Department of Theater Studies Offers Diverse Spring Season
Durham, N.C. - Duke's Department of Theater Studies has planned a diverse and rich spring season for theater audiences. After a very successful 2005 in which Duke productions were cited on numerous regional "Best of Theater" lists and Duke theater faculty and students were noted for excellence for their directing, design and acting work, the department is confident its spring productions will also generate excitement and acclaim.
Professor Jody McAuliffe will direct her new adaptation and translation of Gogol's The Inspector General . She will call her adaptation The Special Prosecutor. Theater Studies alumnus Jim Findlay, now designer for the distinguished New York Wooster Group, will design the production. Though the original play was written in 1836, the story line of government corruption still powerfully resonates. The Special Prosecutor runs April 7-15 in Sheafer Theater.
"The play becomes more relevant every day as news of eavesdropping and shameless bribery and posing and manipulation continue to hit the papers," says McAuliffe. "This play proves there is nothing new under the sun, and Gogol's brilliance transcends time. His play is about humanity--not about a Russian town a long time ago. We're seeing the same things now because Gogol understood that the bad behavior of government officials is innate if humans are left to their own devices with no checks."

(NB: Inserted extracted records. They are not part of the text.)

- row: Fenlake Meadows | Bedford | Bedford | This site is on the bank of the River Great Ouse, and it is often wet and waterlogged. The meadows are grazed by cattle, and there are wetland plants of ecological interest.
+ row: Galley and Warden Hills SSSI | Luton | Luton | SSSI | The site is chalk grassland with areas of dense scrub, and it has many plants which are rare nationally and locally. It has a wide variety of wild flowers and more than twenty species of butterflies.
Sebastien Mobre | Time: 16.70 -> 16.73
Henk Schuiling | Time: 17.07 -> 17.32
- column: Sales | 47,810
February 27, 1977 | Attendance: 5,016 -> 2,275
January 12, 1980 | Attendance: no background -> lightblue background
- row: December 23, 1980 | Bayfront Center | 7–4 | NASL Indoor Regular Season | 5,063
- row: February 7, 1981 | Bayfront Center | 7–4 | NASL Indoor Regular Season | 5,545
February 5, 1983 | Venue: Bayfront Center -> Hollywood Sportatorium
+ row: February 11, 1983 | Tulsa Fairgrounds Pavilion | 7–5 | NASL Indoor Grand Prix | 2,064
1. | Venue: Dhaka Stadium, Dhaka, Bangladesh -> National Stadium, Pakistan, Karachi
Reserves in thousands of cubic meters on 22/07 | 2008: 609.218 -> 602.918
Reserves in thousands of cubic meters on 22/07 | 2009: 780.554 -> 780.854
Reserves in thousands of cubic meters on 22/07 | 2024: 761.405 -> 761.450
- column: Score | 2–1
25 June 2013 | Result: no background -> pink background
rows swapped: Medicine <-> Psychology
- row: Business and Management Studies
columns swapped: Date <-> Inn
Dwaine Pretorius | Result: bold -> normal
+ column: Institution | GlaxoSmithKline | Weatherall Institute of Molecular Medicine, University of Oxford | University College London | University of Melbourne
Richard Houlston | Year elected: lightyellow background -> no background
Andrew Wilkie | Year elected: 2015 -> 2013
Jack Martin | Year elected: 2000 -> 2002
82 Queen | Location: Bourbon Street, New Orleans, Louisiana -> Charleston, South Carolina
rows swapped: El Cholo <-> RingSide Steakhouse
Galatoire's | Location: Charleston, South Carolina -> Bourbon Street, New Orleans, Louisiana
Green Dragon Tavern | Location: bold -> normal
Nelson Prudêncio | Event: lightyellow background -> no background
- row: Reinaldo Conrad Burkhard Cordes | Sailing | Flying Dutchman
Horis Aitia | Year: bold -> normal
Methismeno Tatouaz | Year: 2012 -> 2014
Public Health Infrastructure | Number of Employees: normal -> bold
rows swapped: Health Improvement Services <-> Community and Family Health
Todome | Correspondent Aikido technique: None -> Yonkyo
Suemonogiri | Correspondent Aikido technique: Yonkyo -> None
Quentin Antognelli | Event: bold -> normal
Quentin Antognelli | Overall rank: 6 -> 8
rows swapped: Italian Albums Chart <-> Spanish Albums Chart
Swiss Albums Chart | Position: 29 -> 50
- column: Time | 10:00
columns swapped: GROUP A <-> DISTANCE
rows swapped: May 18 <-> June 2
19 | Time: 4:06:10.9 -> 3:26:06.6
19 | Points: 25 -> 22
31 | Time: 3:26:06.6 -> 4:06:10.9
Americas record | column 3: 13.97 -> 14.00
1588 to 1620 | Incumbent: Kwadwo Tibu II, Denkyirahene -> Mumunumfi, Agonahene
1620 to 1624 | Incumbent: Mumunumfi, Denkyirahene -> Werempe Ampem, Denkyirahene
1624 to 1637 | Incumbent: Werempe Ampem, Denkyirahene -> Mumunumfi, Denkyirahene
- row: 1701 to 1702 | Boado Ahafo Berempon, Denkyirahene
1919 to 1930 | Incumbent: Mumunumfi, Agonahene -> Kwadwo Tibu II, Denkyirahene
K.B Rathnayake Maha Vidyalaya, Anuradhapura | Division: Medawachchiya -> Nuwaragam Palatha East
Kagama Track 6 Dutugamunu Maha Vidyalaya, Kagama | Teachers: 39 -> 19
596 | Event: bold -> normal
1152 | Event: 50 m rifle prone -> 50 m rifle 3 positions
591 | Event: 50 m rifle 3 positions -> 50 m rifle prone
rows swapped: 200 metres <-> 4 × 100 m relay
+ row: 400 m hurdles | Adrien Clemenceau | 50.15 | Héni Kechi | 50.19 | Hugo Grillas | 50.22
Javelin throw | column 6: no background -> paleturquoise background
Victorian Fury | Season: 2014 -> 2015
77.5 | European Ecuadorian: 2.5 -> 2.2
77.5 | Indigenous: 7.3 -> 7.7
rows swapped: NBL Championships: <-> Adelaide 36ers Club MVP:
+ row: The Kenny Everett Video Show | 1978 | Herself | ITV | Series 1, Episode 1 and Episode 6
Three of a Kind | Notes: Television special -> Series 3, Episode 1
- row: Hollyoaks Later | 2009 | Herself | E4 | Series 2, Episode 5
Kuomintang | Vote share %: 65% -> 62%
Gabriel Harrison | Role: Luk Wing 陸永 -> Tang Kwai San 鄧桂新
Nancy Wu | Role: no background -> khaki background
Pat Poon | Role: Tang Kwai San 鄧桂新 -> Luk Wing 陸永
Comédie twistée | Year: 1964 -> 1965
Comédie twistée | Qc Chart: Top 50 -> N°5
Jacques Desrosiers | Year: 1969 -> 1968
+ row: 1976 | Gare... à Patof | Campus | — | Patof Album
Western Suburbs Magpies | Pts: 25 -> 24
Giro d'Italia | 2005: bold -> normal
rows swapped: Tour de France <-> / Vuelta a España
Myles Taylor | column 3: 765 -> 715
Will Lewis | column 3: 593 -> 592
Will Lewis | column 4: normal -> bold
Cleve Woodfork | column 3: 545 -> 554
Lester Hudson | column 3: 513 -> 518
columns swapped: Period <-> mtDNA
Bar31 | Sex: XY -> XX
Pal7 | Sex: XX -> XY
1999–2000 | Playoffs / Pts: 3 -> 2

Vanessa Rodriguez (T'06) will direct Loyal Women by Northern Irish playwright Gary Mitchell. Set among the criminals and paramilitaries of today's Northern Ireland, Mitchell takes the audience behind the scenes and behind the politics to show how women live, and he examines how responsible they may be for their own repression and suffering. Rodriguez brings Loyal Women to Sheafer Theater February 9 for four performances.
Colin Crowe (T'06) will direct her own play, Joy, Delirious . Crowe's play is about a young woman, Joy Moore, who joins her family at home for the first Christmas without her mother. Crowe's play runs in 209 East Duke March 3 and 4.
Bridget Bailey (T'06) brings "Works by Ludmila Petrushevskaya" to the stage in 209 East Duke March 25 and 26. Bailey's one woman show of excerpts of the contemporary Russian writer's work exposes some of the fine writing that never received much attention during the Soviet and post-Soviet era.
Three other students are having their original works produced in this spring's New Works Festival (April 20-23 in Branson Theater). Eyes Like Fire Opals by Martin Zimmerman (T'07), It's Not Whether You Win or Lose by Tiffany Webber (T'06) and Parallel Play by Judd Schlossberg (T'08) make up the festival fare and will be produced, directed and acted by students.
A musical theater class in the spring will give culminating performances April 24 and 25 as well.